### Data excerpts
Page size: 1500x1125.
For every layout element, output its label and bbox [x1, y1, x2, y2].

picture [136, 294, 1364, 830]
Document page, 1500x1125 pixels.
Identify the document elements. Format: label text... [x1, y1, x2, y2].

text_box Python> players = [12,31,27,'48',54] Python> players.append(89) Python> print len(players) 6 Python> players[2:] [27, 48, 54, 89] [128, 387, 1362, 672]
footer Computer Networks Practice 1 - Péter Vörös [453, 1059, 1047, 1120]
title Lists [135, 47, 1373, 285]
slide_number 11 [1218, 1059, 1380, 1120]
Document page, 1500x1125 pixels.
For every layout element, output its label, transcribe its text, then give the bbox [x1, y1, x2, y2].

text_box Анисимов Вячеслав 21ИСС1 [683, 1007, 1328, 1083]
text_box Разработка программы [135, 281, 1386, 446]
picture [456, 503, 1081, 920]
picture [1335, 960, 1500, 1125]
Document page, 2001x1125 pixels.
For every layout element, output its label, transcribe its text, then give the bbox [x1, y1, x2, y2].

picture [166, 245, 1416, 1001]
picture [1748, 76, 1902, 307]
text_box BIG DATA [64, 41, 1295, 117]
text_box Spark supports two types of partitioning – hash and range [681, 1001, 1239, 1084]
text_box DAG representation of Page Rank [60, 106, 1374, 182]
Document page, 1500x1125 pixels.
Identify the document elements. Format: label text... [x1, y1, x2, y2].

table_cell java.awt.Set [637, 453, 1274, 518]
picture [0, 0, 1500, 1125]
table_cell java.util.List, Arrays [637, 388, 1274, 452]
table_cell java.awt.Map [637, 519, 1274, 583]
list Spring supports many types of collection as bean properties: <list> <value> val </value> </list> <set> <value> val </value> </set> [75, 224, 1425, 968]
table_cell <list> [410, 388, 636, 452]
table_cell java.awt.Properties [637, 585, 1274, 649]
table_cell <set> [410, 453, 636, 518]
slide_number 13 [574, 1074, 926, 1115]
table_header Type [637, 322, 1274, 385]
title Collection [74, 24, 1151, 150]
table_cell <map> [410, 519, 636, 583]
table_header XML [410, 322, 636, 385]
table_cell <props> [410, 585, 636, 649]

### Action item
All lines from the records above should be copied exactly.

### Written answer
Page size: 1500x1125.
For every layout element, output its label and bbox [x1, y1, x2, y2].

picture [136, 294, 1364, 830]
Document page, 1500x1125 pixels.
Identify the document elements. Format: label text... [x1, y1, x2, y2].

text_box Python> players = [12,31,27,'48',54] Python> players.append(89) Python> print len(players) 6 Python> players[2:] [27, 48, 54, 89] [128, 387, 1362, 672]
footer Computer Networks Practice 1 - Péter Vörös [453, 1059, 1047, 1120]
title Lists [135, 47, 1373, 285]
slide_number 11 [1218, 1059, 1380, 1120]
Document page, 1500x1125 pixels.
For every layout element, output its label, transcribe its text, then give the bbox [x1, y1, x2, y2].

text_box Анисимов Вячеслав 21ИСС1 [683, 1007, 1328, 1083]
text_box Разработка программы [135, 281, 1386, 446]
picture [456, 503, 1081, 920]
picture [1335, 960, 1500, 1125]
Document page, 2001x1125 pixels.
For every layout element, output its label, transcribe its text, then give the bbox [x1, y1, x2, y2].

picture [166, 245, 1416, 1001]
picture [1748, 76, 1902, 307]
text_box BIG DATA [64, 41, 1295, 117]
text_box Spark supports two types of partitioning – hash and range [681, 1001, 1239, 1084]
text_box DAG representation of Page Rank [60, 106, 1374, 182]
Document page, 1500x1125 pixels.
Identify the document elements. Format: label text... [x1, y1, x2, y2].

table_cell java.awt.Set [637, 453, 1274, 518]
picture [0, 0, 1500, 1125]
table_cell java.util.List, Arrays [637, 388, 1274, 452]
table_cell java.awt.Map [637, 519, 1274, 583]
list Spring supports many types of collection as bean properties: <list> <value> val </value> </list> <set> <value> val </value> </set> [75, 224, 1425, 968]
table_cell <list> [410, 388, 636, 452]
table_cell java.awt.Properties [637, 585, 1274, 649]
table_cell <set> [410, 453, 636, 518]
slide_number 13 [574, 1074, 926, 1115]
table_header Type [637, 322, 1274, 385]
title Collection [74, 24, 1151, 150]
table_cell <map> [410, 519, 636, 583]
table_header XML [410, 322, 636, 385]
table_cell <props> [410, 585, 636, 649]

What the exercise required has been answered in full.